Enfin, en matière de santé, les partis politiques s’intéressent uniquement au remboursement des soins, sans se pencher sur l’organisation de la médecine de ville ou le fonctionnement de l’hôpital. Pourtant l’un et l’autre de ces secteurs requièrent des réformes profondes. L’organisation de la médecine de ville date de… 1930 et l’hôpital ne cesse de se bureaucratiser depuis un quart de siècle.

Quelle analyse faites-vous des politiques de prévention ?

La prévention est un mot qui désigne à la fois l’éducation pour la santé, le dépistage, la vaccination, le port de la ceinture de sécurité en voiture, le casque en moto, la lutte contre les addictions (tabac, alcool…). Il est bien trop imprécis. Je préfère limiter ce terme à ce qui n’est pas de la médecine et qui a un effet sur la santé. Par ailleurs, hormis l’éducation à la santé, la prévention est liberticide. Dans quelle mesure pouvons-nous, au nom de la santé, mener telle ou telle campagne de prévention ? On vient de voir, à propos de la vaccination, l’importance de cette question. Remarquons en outre que les êtres humains ne vivent pas que pour vivre le plus longtemps : ils mangent, boivent, prennent des risques … Enfin, contrairement à ce que disent les politiques, la prévention ne diminue pas toujours les dépenses de santé, il arrive qu’elle les augmente. Le discours hygiéniste dominant n’est pas toujours fondé.
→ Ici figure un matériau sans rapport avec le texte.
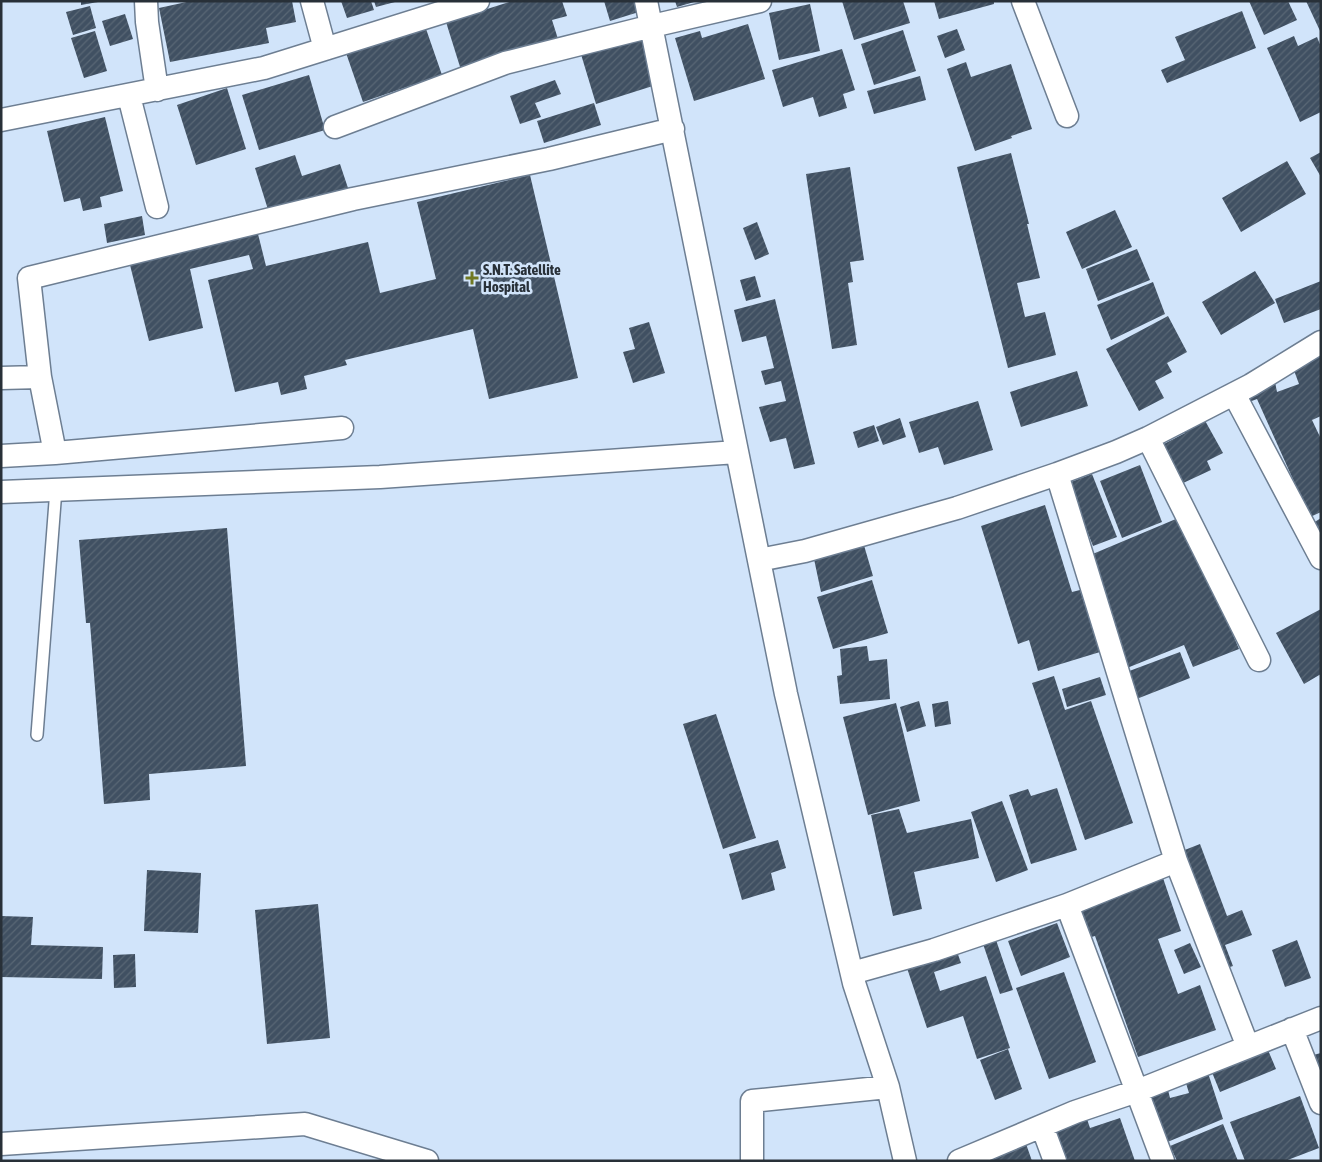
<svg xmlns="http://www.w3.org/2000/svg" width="1322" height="1162" viewBox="0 0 1322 1162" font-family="'Asap Condensed',sans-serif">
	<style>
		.building { fill: url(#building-hatch) }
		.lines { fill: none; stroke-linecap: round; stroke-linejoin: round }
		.lane-casing { stroke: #6d7e92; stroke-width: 14 }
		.street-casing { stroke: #6d7e92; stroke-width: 25 }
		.lane { stroke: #fff; stroke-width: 11 }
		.street { stroke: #fff; stroke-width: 22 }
		.poi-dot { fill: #707923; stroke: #d1e4fa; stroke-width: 2 }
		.labels { text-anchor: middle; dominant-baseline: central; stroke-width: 5; stroke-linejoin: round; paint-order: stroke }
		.poi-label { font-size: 15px; font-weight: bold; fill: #283038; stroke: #d1e4fa; text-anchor: start }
	</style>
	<defs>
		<pattern id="building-hatch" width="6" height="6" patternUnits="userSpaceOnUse" patternTransform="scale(1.25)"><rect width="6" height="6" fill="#405062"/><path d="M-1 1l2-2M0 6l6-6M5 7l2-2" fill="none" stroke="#596775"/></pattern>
	</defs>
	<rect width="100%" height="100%" fill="#d1e4fa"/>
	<path class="building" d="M81,1H98V2L81,5Z
		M191,1H292L296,22L266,28L269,43L170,62L159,8Z
		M341,1H371L374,10L347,18Z
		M374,1H394L395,2L376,7Z
		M512,1H562L567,16L552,20L558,39L461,70L446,22Z
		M604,1H639L642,11L610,21Z
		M675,1H694V2L677,7Z
		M842,1H903L910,23L854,40Z
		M934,1H994V4L939,19Z
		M1249,1H1288L1297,20L1264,35Z
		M1306,1H1321V33Z
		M810,4L820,51L779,60L769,13Z
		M90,6L96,28L73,35L66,12Z
		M1242,11L1256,48L1167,83L1161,70L1185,60L1175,37Z
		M125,14L133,39L110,46L102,21Z
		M748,24L765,79L694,101L675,38L700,31L702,38Z
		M425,26L442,75L363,102L346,53Z
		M957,29L965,50L945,58L937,36Z
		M903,30L916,71L874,85L861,44Z
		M95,31L107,71L84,78L71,38Z
		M643,32L659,84L596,104L580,51Z
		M1294,36L1298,46L1317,37L1321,47V112L1300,122L1267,48Z
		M842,49L855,90L843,94L847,108L819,117L813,97L783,107L772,70Z
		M966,62L971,77L1011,64L1032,129L1011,136L1012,138L975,151L947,69Z
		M309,75L325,130L259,150L242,95Z
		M920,76L926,100L874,114L867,91Z
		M555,80L561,94L535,103L541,117L520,124L510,96Z
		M227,88L246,149L196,165L177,105Z
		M594,103L601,125L544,143L537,121Z
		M105,117L123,191L100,197L102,207L83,211L80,198L64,202L47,131Z
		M1321,152V177L1310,158Z
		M1011,153L1029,224H1027L1040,278L1017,283L1025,317L1045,312L1056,355L1008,368L957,167Z
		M295,155L302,176L340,164L349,191L270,216L255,168Z
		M1287,161L1306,194L1241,232L1222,198Z
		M850,167L864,260L850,262L853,282L848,283L857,345L832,349L806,174Z
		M530,175L578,378L489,399L473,329L345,360L347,365L304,376L307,389L281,395L278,382L235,392L208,280L253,269L249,255L190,269L203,328L149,341L128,257L256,226L266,266L368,242L380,293L436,279L417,202Z
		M1115,210L1132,247L1082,269L1066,232Z
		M142,216L145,235L107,243L104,224Z
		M757,222L769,254L755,260L743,228Z
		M1137,249L1150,280L1098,301L1086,269Z
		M1255,271L1275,303L1221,335L1202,302Z
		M755,276L761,297L746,301L740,280Z
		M1321,281V309L1284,323L1275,299Z
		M1153,282L1165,314L1111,340L1097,305Z
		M775,299L815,464L794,469L786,438L770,442L759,407L786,401L781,381L765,385L761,371L774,368L766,336L742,342L734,310Z
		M1168,316L1187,352L1167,363L1172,372L1155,381L1164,398L1139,411L1106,349Z
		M649,322L665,373L633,383L623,352L635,349L629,328Z
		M1321,352V416L1312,420L1321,439V512L1308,518L1300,495L1257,399L1249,402L1242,394L1275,382L1277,392L1299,384L1292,365Z
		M1077,371L1088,406L1021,427L1010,392Z
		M978,401L993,450L944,465L938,447L919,453L909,422Z
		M1203,417L1223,453L1207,461L1211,470L1181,484L1162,445L1185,433L1182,427Z
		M900,418L906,437L883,445L876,427Z
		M874,425L879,441L858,448L853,432Z
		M1140,465L1162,522L1122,538L1100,481Z
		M1092,474L1117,537L1093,546L1068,483Z
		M1045,505L1072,592L1080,590L1100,652L1038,671L1029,640L1018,644L981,526Z
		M1183,516L1239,649L1193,667L1184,645L1127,668L1088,556Z
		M1321,518V537L1313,523Z
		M227,528L246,766L149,774L150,800L104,804L90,623H86L79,540Z
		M863,542L873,576L821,592L814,559Z
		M872,580L888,633L833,649L817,597Z
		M1321,609V674L1304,684L1276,633Z
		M867,646L869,661L887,659L890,699L840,704L837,676L842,675L840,649Z
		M1180,652L1190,678L1134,700L1124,673Z
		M1054,676L1065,710L1091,701L1133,823L1085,840L1032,683Z
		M1100,677L1106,695L1067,707L1062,689Z
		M919,701L926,726L907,732L900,707Z
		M948,701L951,724L935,727L932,704Z
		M896,703L920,801L868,815L843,717Z
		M716,714L756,838L723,849L683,724Z
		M1057,788L1077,850L1031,864L1009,795L1028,789L1031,796Z
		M1002,801L1028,870L996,882L971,812Z
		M899,809L907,833L971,819L979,858L914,872L922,909L893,916L871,815Z
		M778,840L786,868L771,873L775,890L742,900L729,854Z
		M1200,844L1227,916L1242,910L1252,935L1225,945L1233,966L1221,970L1177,853Z
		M147,870L201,873L198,933L144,931Z
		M1162,875L1181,931L1158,939L1178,994L1200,985L1216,1030L1138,1057L1095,936L1088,938L1076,905Z
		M318,904L330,1038L267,1044L255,910Z
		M1,916L33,917L31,945L103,947L102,979L1,977Z
		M1057,923L1070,957L1021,976L1008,941Z
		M995,937L1013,990L1000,994L982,941Z
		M1297,940L1311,978L1285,987L1272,950Z
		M1190,943L1201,967L1184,974L1174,950Z
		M955,946L961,963L934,972L940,991L986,976L1010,1048L977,1059L963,1016L927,1028L905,962Z
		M135,954L136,987L114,988L113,955Z
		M1064,972L1096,1062L1049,1079L1016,988Z
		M1265,1043L1276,1069L1220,1092L1209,1065Z
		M1008,1049L1022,1089L995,1100L980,1060Z
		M1321,1053V1080L1313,1055Z
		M1208,1073L1223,1119L1165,1143L1151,1095L1168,1090L1170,1098L1189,1093L1185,1080Z
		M1300,1096L1319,1148L1285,1161H1245L1230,1122Z
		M1120,1118L1135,1161H1064L1053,1131L1087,1119L1090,1128Z
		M1223,1124L1238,1161H1177L1170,1146Z
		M1025,1141L1032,1161H969Z"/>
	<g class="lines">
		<g class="lane-casing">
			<path id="lane" d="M37,735L56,489"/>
		</g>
		<g class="street-casing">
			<path id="street" d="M146,1L147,22L157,90
				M312,1L325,49
				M646,1L786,694L854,983L888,1087L905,1161
				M1023,1L1067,116
				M129,96L157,207
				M1,120L264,68L478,1
				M335,127L505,63L652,26L760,1
				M1,378L40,377L29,278L353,199L549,159L673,129
				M1234,394L1321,558
				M1148,438L1259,660
				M55,453L342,428
				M1,456L55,453L40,377
				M1057,474L1176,861
				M1,492L380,477L737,452
				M759,560L805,551L957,508L1057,474L1116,452L1148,438L1251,385L1321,342
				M852,973L934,950L1067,905
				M1292,1029L1321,1103
				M1042,1126L1055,1161
				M1,1144L305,1124L427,1161
				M752,1161V1101L888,1087
				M959,1161L1075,1112L1137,1091L1321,1018
				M1163,1161L1067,905L1176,861L1248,1047"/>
		</g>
		<use href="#lane" class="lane"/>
		<use href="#street" class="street"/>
	</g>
	<path class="poi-dot" d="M469.5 270.5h5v5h5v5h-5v5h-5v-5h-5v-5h5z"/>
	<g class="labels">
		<g class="poi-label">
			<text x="483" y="269">S.N.T. Satellite<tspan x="483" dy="17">Hospital</tspan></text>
		</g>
	</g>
	<rect width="1322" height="1162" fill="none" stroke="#283038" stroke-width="5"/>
</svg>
Néanmoins, grâce à la médecine et à la santé publique, l’espérance de vie à la naissance a en deux siècles plus que doublé en France. Ceci touche notamment la génération du baby-boom qui vieillit, requiert des soins et va, elle aussi, compter chez ses membres des personnes dépendantes. La génération du baby-boom aura 83 ans en 2030. Sommes-nous prêts à les prendre en charge ? J’en doute.